Learning materials management: Online_resources.xls II: E-repository (2006-7)

I participated in the implementation of a “ learning object” repository – is there such a thing as a learning “object”  in a progression-oriented field like SLA? Anyhow, the software of choice was Equella which, as I read on the listservs, is favored by Blackboard Admins for its Blackboard module and is supposed to provide the primary interface to the equella for instructors in their Blackboard course websites.

Since this did not get implemented during my time, we used what seems primarily the admin-interface and, since equella does not come with one, attempted to implement a metadata schema, based on the prior work of an LLAS-sponsored group.

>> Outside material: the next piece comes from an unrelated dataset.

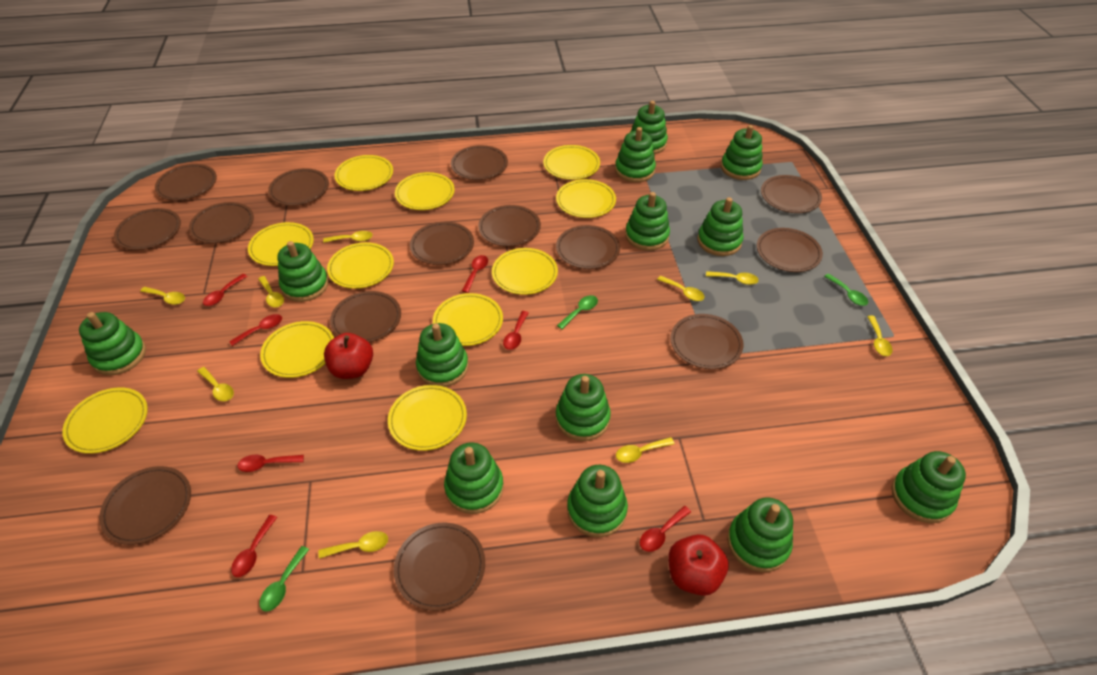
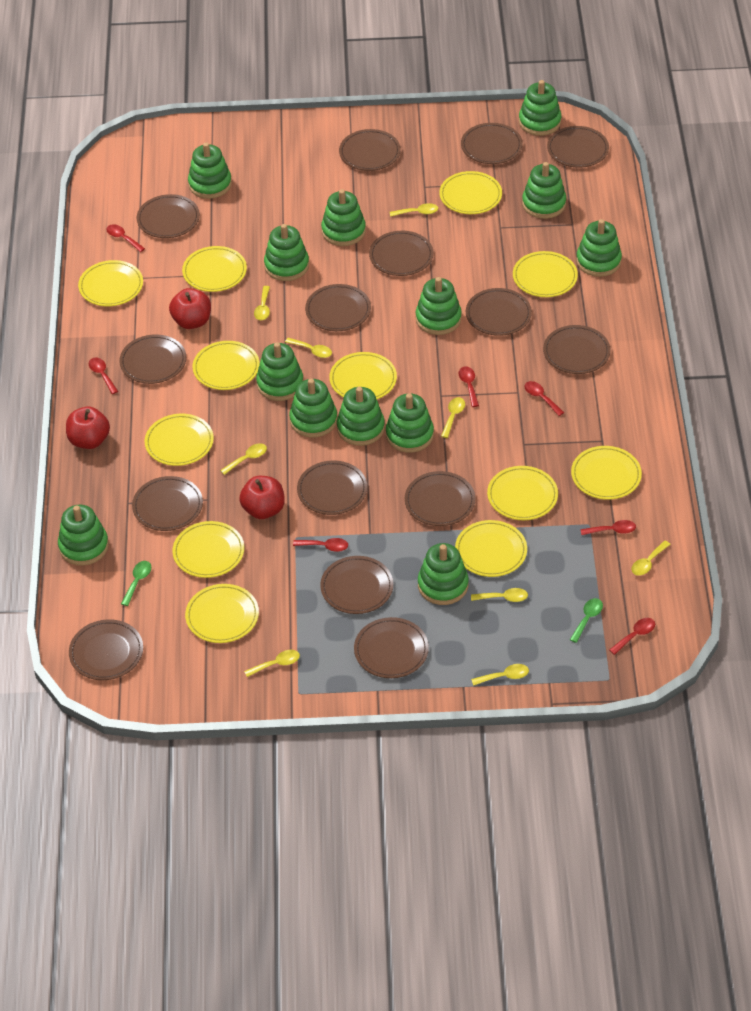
brown plate: [99,466,191,545] [114,208,181,250] [155,164,217,201] [189,202,254,243] [268,168,329,206] [330,291,401,343] [394,523,485,611] [410,222,474,265] [451,145,508,180] [478,205,541,247] [556,225,620,269] [670,314,743,369] [757,228,823,272] [761,175,822,213] = 14 -> [69,619,143,680] [119,335,186,384] [132,476,203,531] [137,194,200,238] [297,460,367,515] [305,284,371,331] [320,556,393,614] [339,129,401,171] [354,617,429,678] [369,231,433,276] [405,471,475,526] [461,123,522,164] [466,288,532,336] [543,325,611,374] [547,126,609,168] = 15
green spoon: [259,546,309,612] [557,295,598,329] [824,274,868,306] = 3 -> [121,561,151,606] [570,598,603,643] = 2
red apple: [324,333,373,379] [668,534,728,596] = 2 -> [66,406,110,449] [169,288,211,329] [239,476,285,519] = 3
yellow plate: [62,387,148,454] [248,222,314,266] [260,321,334,378] [327,242,394,289] [335,155,393,191] [388,385,467,451] [395,172,455,210] [433,293,503,346] [492,248,558,295] [543,145,600,180] [556,179,616,218] = 11 -> [78,260,143,306] [145,414,214,466] [172,521,244,578] [182,246,247,292] [185,584,259,643] [193,341,260,390] [329,352,397,400] [439,171,502,214] [455,520,527,577] [487,466,558,520] [513,251,578,297] [571,446,642,500] = 12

We also soon found that despite complexity, the metadata schema was still lacking (E.g. you won’t get through French 101 without several sections on “Negation”. nor German, nor Spanish etc.).

Excel to the rescue once more: Here is a spreadsheet in action that not only allows adding, tagging, searching and filtering links to, once more – easier than to make your own – web-based exercises, but now also allows the collaborative building of a metadata schema. But alas, the number of fields is growing again.